I have had the amazing opportunity to work two consecutive summers at Monticello, the home of Thomas Jefferson. On the 4th of July I attended the naturalization ceremony where 75 new citizens were sworn in. As an intern, we had more work cut out for us than usual as NBC’s Today Show was broadcasting the ceremony and had setup a tent with a full camera crew…my day started at 6:30am!

Muhtar Kent congratulates a new citizen.  Click to view a gallery of images.

Although it was hot and steamy, typical for a Charlottesville summer day, the excitement could be felt as Monticello’s West Lawn was packed with over 1,000 friends and families here to support and cheer for our new U.S. citizens. The Honorable John Charles Thomas, who was the first African-American to serve on the Supreme Court of Virginia, signaled the commencement of the naturalization ceremony by reading the Preamble of the Declaration of Independence, and you could really feel the presence of Jefferson on the mountaintop. I was liberated by the reading of the declaration, and I was truly proud to be an American living a life filled with freedom and justice. Speeches were made by the attending judges and justices, by Leslie Greene Bowman President of the Monticello foundation, and by Muhtar Kent, a Muslim American, who gave a riveting speech about what it is like to be a United States citizen. As with all special events, we had a “moment” when the microphone died in the middle of Natalie Ross singing the Star Spangled Banner, but being a professional from Broadway she just started from the top when handed a new, working microphone and the audience cheered.

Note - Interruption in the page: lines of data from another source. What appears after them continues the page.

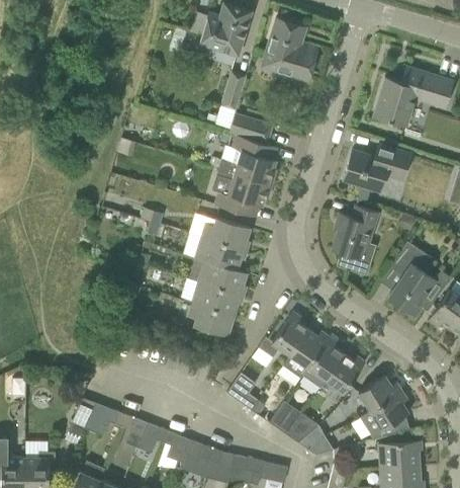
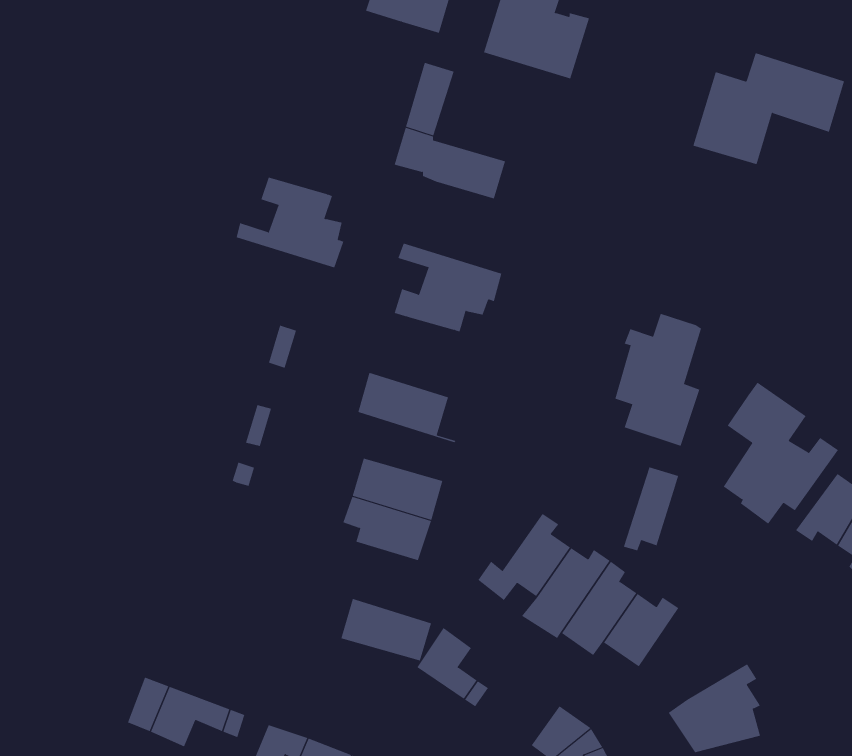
building: [219,136,277,184] -> [236,177,344,268]
building: [343,146,409,191] -> none
building: [201,219,251,250] -> none
building: [195,258,247,295] -> [335,593,432,661]
building: none -> [623,467,679,551]
building: [359,376,402,411] -> none
building: [269,402,302,435] -> none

Then each new American’s name was read aloud from the steps of Monticello and they received their citizenship and a copy of the Declaration of Independence. Although this was my second summer being part of this Independence Day tradition, I had to fight back tears when the individuals from countries across the world from India, to Bulgaria to Argentina stood up and thanked America for making them citizens and giving them a chance to live the American dream. I think those of us from my generation don’t often think about what it would be like to be our age in another country where they would be stifled and controlled from following their ideas.  Seeing the citizens filled with pride and newly found nationalism is without a doubt the best way to spend Independence Day.